Version comparison data:

* * *

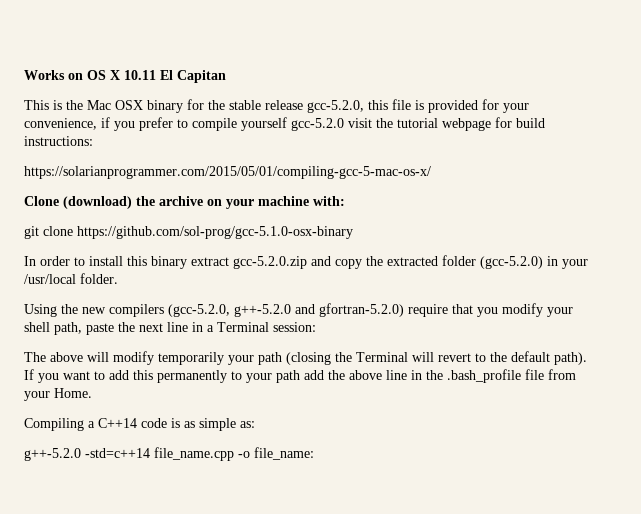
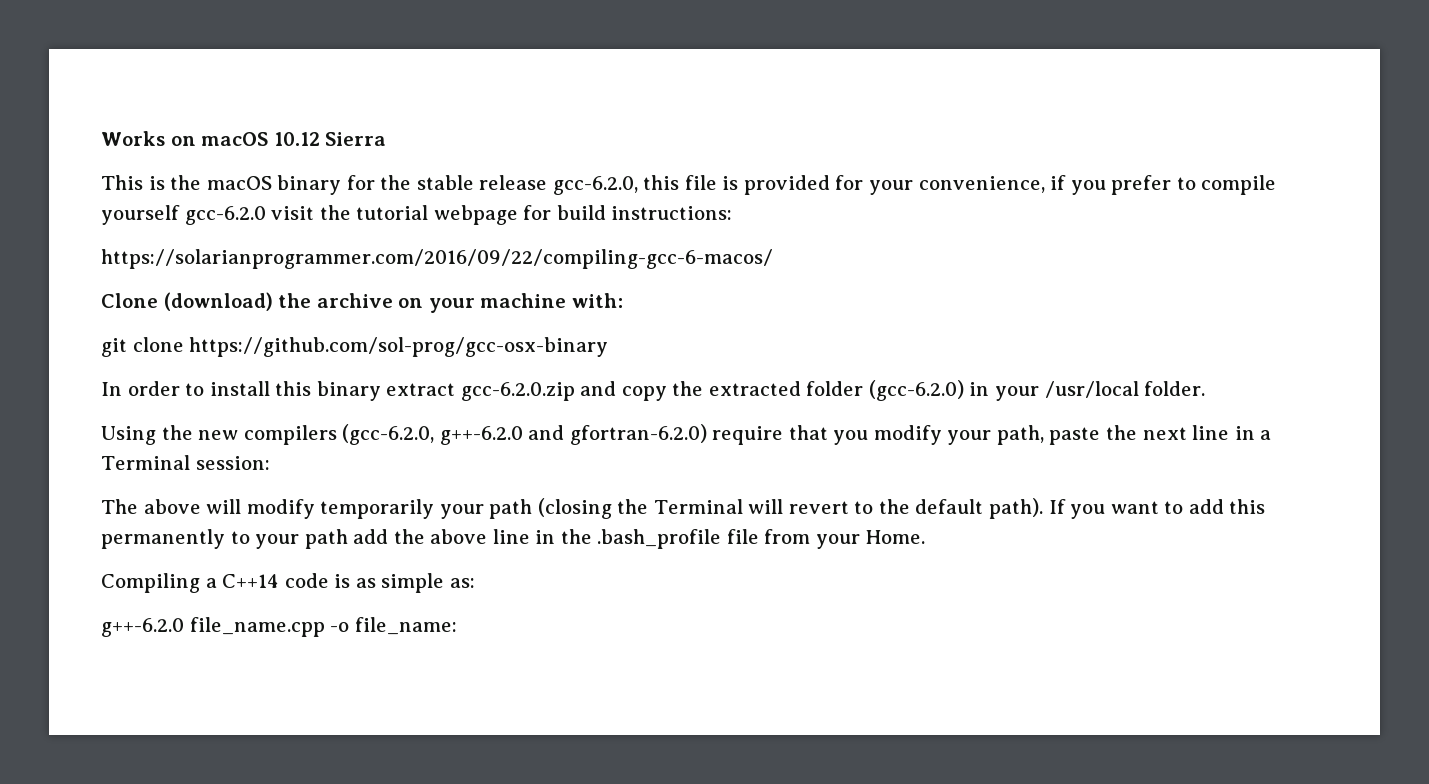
[87,70,226,83] OS X 10.11 El Capitan -> [201,132,387,146] macOS 10.12 Sierra
[87,100,143,110] Mac OSX -> [206,176,272,190] macOS
[307,100,364,113] gcc-5.2.0, -> [552,176,638,195] gcc-6.2.0,
[291,118,344,131] gcc-5.2.0 -> [184,206,266,225] gcc-6.2.0
[24,166,431,179] https://solarianprogrammer.com/2015/05/01/compiling-gcc-5-mac-os-x/ -> [101,249,773,269] https://solarianprogrammer.com/2016/09/22/compiling-gcc-6-macos/
[77,226,353,239] https://github.com/sol-prog/gcc-5.1.0-osx-binary -> [189,337,609,357] https://github.com/sol-prog/gcc-osx-binary
[233,256,307,269] gcc-5.2.0.zip -> [460,382,575,401] gcc-6.2.0.zip
[480,256,543,269] (gcc-5.2.0) -> [868,380,964,401] (gcc-6.2.0)
[168,303,404,317] (gcc-5.2.0, g++-5.2.0 and gfortran-5.2.0) -> [342,424,707,445] (gcc-6.2.0, g++-6.2.0 and gfortran-6.2.0)
[24,322,50,332] shell -> (992, 437) none
[24,448,150,461] g++-5.2.0 -std=c++14 -> [101,618,184,637] g++-6.2.0

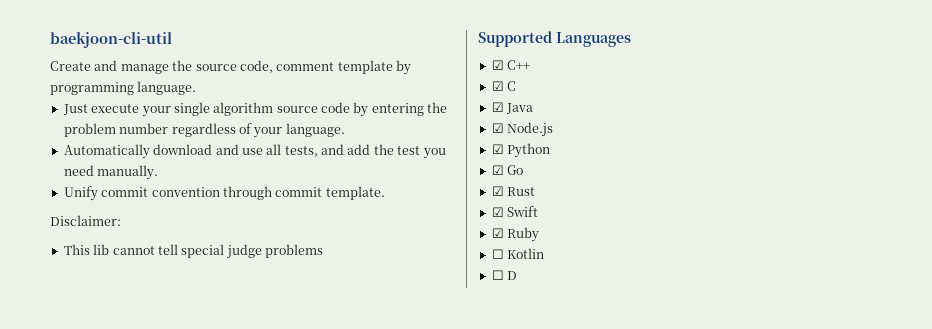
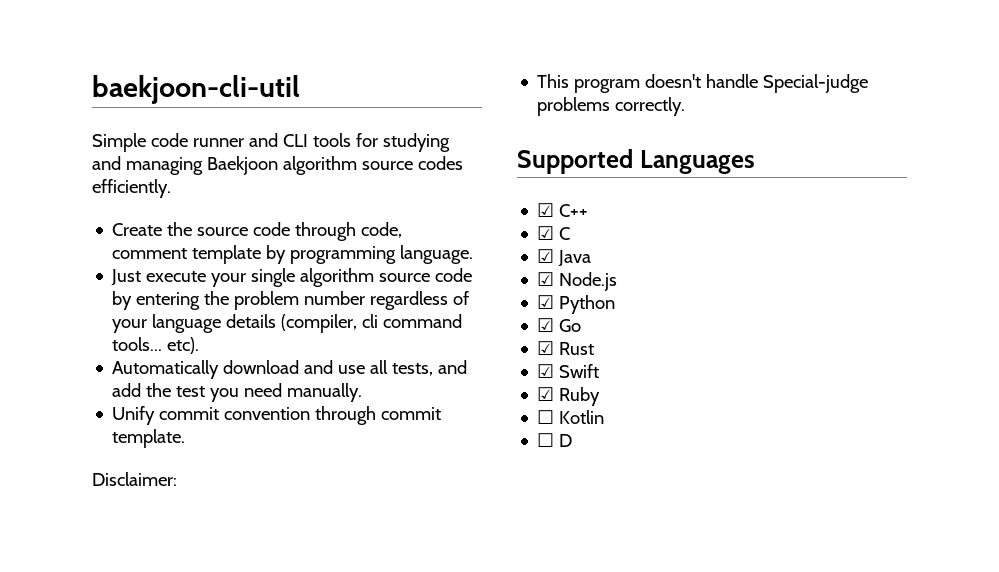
[50,60,237,74] Create and manage the source -> [92,133,450,152] [92,156,463,175] [92,179,171,198] [112,222,357,241] Simple code runner and CLI tools for studying and managing Baekjoon algorithm source codes efficiently. // Create the source code through
[285,123,345,137] language. -> [152,314,463,333] [112,337,200,354] language details (compiler, cli command tools... etc).
[93,244,262,259] lib cannot tell special judge -> [574,74,869,93] program doesn't handle Special-judge
(323, 251) none -> [615,97,686,116] correctly.

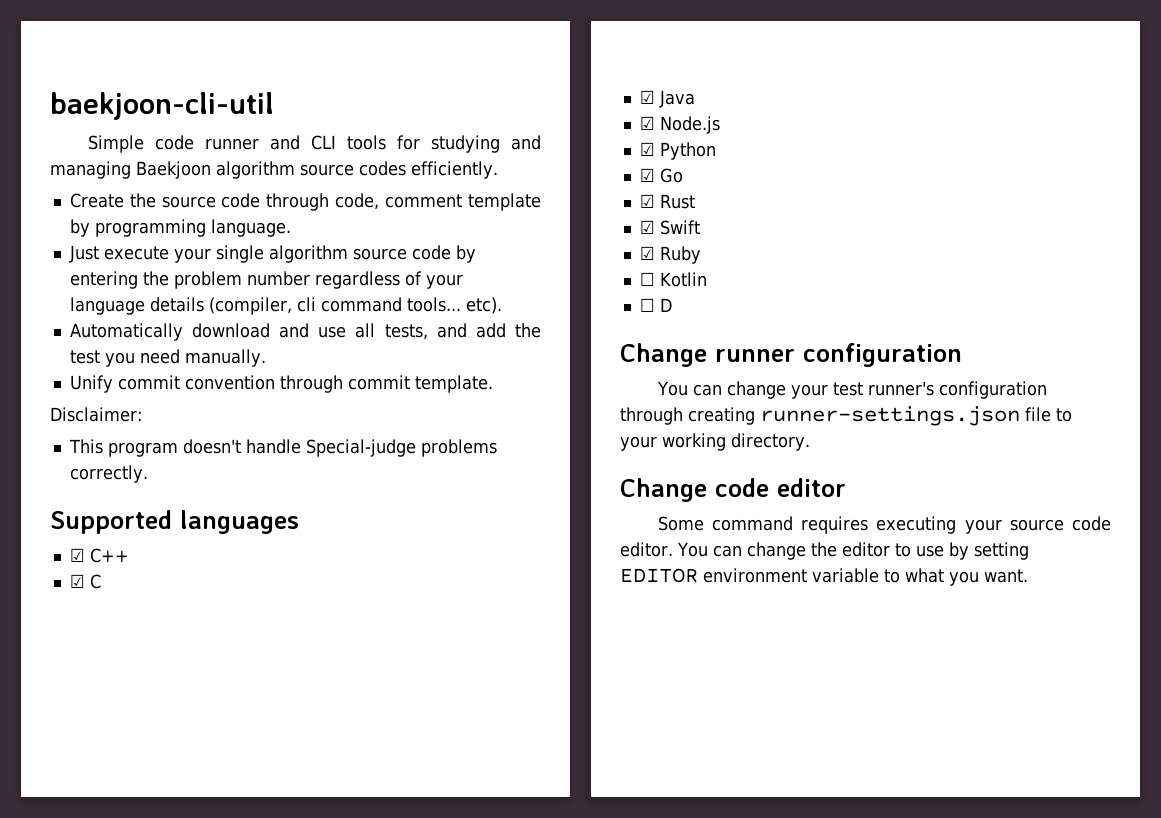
[639,150,755,174] Languages -> [180,510,299,534] languages
(573, 440) none -> [620,343,962,367] [656,381,1047,399] [620,406,1072,426] [620,433,810,451] [620,478,846,502] [657,516,1111,534] [620,542,1029,560] [620,568,1028,586] // Change runner configuration // You can change your test runner's configuration through creating runner-settings.json file to your working directory. // Change code editor // Some command requires executing your source code editor. You can change the editor to use by setting EDITOR environment variable to what you want.

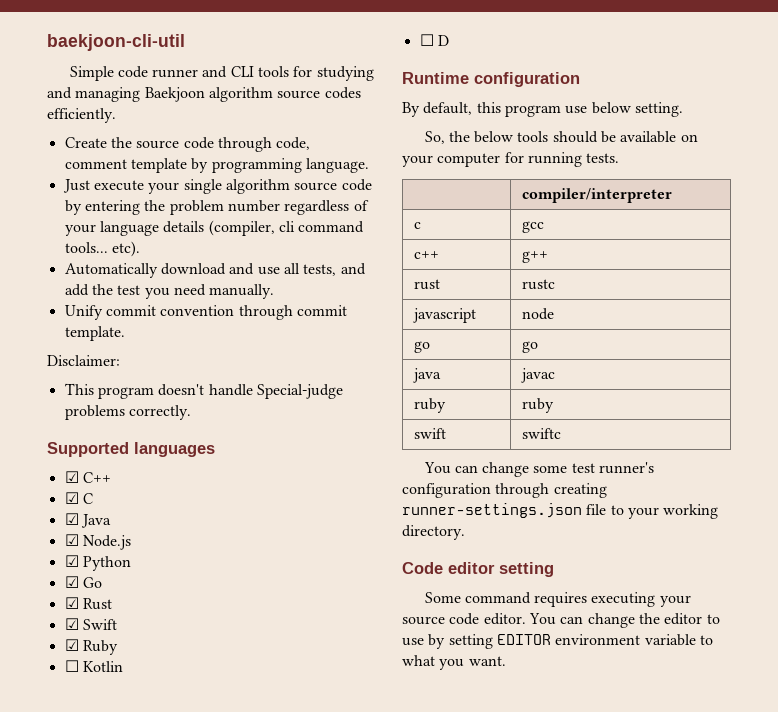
[620,343,962,367] [656,381,828,399] Change runner configuration // You can change your -> [402,72,580,87] [402,102,683,117] [424,131,698,144] [402,152,620,167] [522,188,673,203] [414,222,422,229] [522,221,545,233] [414,251,440,259] [522,251,549,263] [414,279,441,290] [522,279,556,290] [413,308,477,323] [522,308,555,320] [414,341,431,353] [522,341,539,353] [413,368,442,383] [521,368,556,383] [414,398,447,413] [522,398,555,413] [414,428,447,439] [522,428,562,439] [423,462,568,477] Runtime configuration // By default, this program use below setting. // So, the below tools should be available on your computer for running tests. // | compiler/interpreter // c | gcc // c++ | g++ // rust | rustc // javascript | node // go | go // java | javac // ruby | ruby // swift | swiftc // You can change some
[620,478,846,502] Change code editor -> [402,562,554,577] Code editor setting

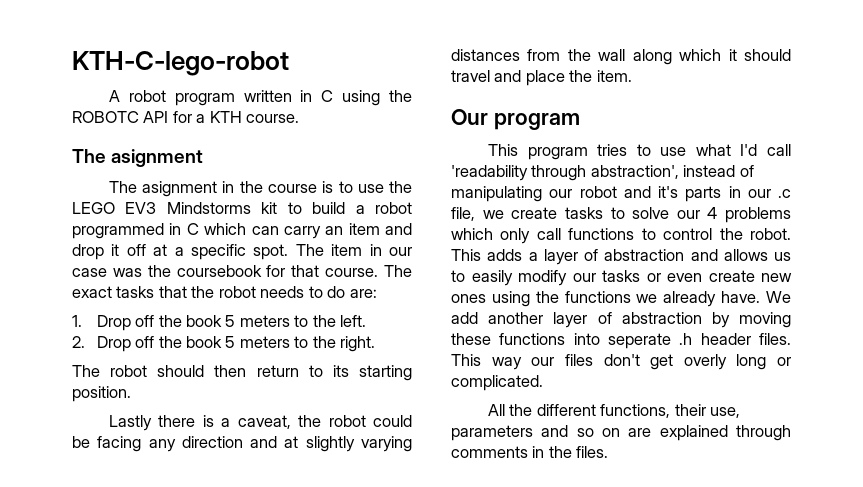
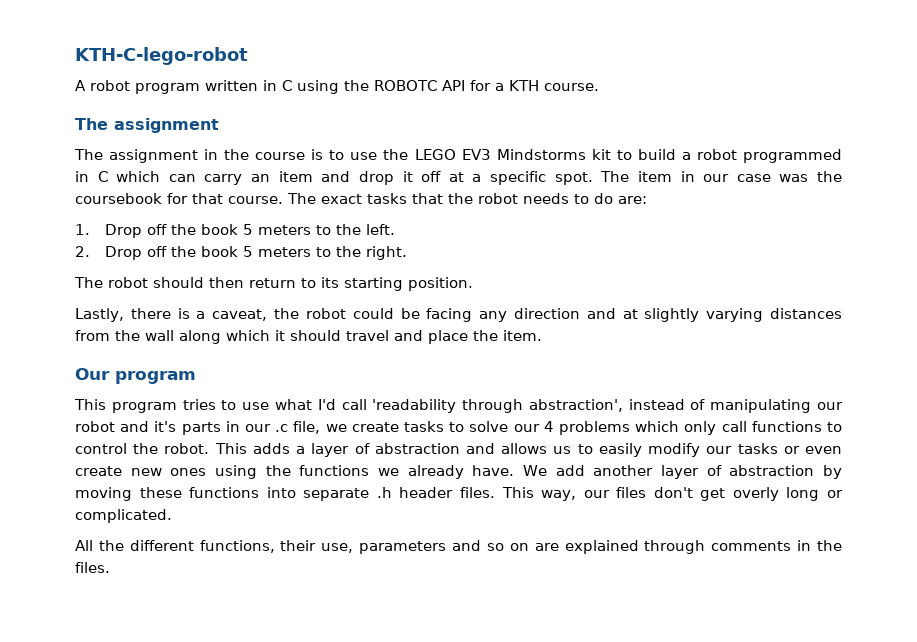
[111,149,204,167] [108,181,218,197] asignment // The asignment -> [114,118,219,133] [74,149,199,163] assignment // The assignment
[108,415,152,431] Lastly -> [75,308,124,322] Lastly,
[608,333,671,349] seperate -> [303,488,370,501] separate
[491,357,522,370] way -> [541,490,577,501] way,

* * *

Your answer must be an exact copy of the data above, minus its pictures.

RESPONSE
[87,70,226,83] OS X 10.11 El Capitan -> [201,132,387,146] macOS 10.12 Sierra
[87,100,143,110] Mac OSX -> [206,176,272,190] macOS
[307,100,364,113] gcc-5.2.0, -> [552,176,638,195] gcc-6.2.0,
[291,118,344,131] gcc-5.2.0 -> [184,206,266,225] gcc-6.2.0
[24,166,431,179] https://solarianprogrammer.com/2015/05/01/compiling-gcc-5-mac-os-x/ -> [101,249,773,269] https://solarianprogrammer.com/2016/09/22/compiling-gcc-6-macos/
[77,226,353,239] https://github.com/sol-prog/gcc-5.1.0-osx-binary -> [189,337,609,357] https://github.com/sol-prog/gcc-osx-binary
[233,256,307,269] gcc-5.2.0.zip -> [460,382,575,401] gcc-6.2.0.zip
[480,256,543,269] (gcc-5.2.0) -> [868,380,964,401] (gcc-6.2.0)
[168,303,404,317] (gcc-5.2.0, g++-5.2.0 and gfortran-5.2.0) -> [342,424,707,445] (gcc-6.2.0, g++-6.2.0 and gfortran-6.2.0)
[24,322,50,332] shell -> (992, 437) none
[24,448,150,461] g++-5.2.0 -std=c++14 -> [101,618,184,637] g++-6.2.0

[50,60,237,74] Create and manage the source -> [92,133,450,152] [92,156,463,175] [92,179,171,198] [112,222,357,241] Simple code runner and CLI tools for studying and managing Baekjoon algorithm source codes efficiently. // Create the source code through
[285,123,345,137] language. -> [152,314,463,333] [112,337,200,354] language details (compiler, cli command tools... etc).
[93,244,262,259] lib cannot tell special judge -> [574,74,869,93] program doesn't handle Special-judge
(323, 251) none -> [615,97,686,116] correctly.

[639,150,755,174] Languages -> [180,510,299,534] languages
(573, 440) none -> [620,343,962,367] [656,381,1047,399] [620,406,1072,426] [620,433,810,451] [620,478,846,502] [657,516,1111,534] [620,542,1029,560] [620,568,1028,586] // Change runner configuration // You can change your test runner's configuration through creating runner-settings.json file to your working directory. // Change code editor // Some command requires executing your source code editor. You can change the editor to use by setting EDITOR environment variable to what you want.

[620,343,962,367] [656,381,828,399] Change runner configuration // You can change your -> [402,72,580,87] [402,102,683,117] [424,131,698,144] [402,152,620,167] [522,188,673,203] [414,222,422,229] [522,221,545,233] [414,251,440,259] [522,251,549,263] [414,279,441,290] [522,279,556,290] [413,308,477,323] [522,308,555,320] [414,341,431,353] [522,341,539,353] [413,368,442,383] [521,368,556,383] [414,398,447,413] [522,398,555,413] [414,428,447,439] [522,428,562,439] [423,462,568,477] Runtime configuration // By default, this program use below setting. // So, the below tools should be available on your computer for running tests. // | compiler/interpreter // c | gcc // c++ | g++ // rust | rustc // javascript | node // go | go // java | javac // ruby | ruby // swift | swiftc // You can change some
[620,478,846,502] Change code editor -> [402,562,554,577] Code editor setting

[111,149,204,167] [108,181,218,197] asignment // The asignment -> [114,118,219,133] [74,149,199,163] assignment // The assignment
[108,415,152,431] Lastly -> [75,308,124,322] Lastly,
[608,333,671,349] seperate -> [303,488,370,501] separate
[491,357,522,370] way -> [541,490,577,501] way,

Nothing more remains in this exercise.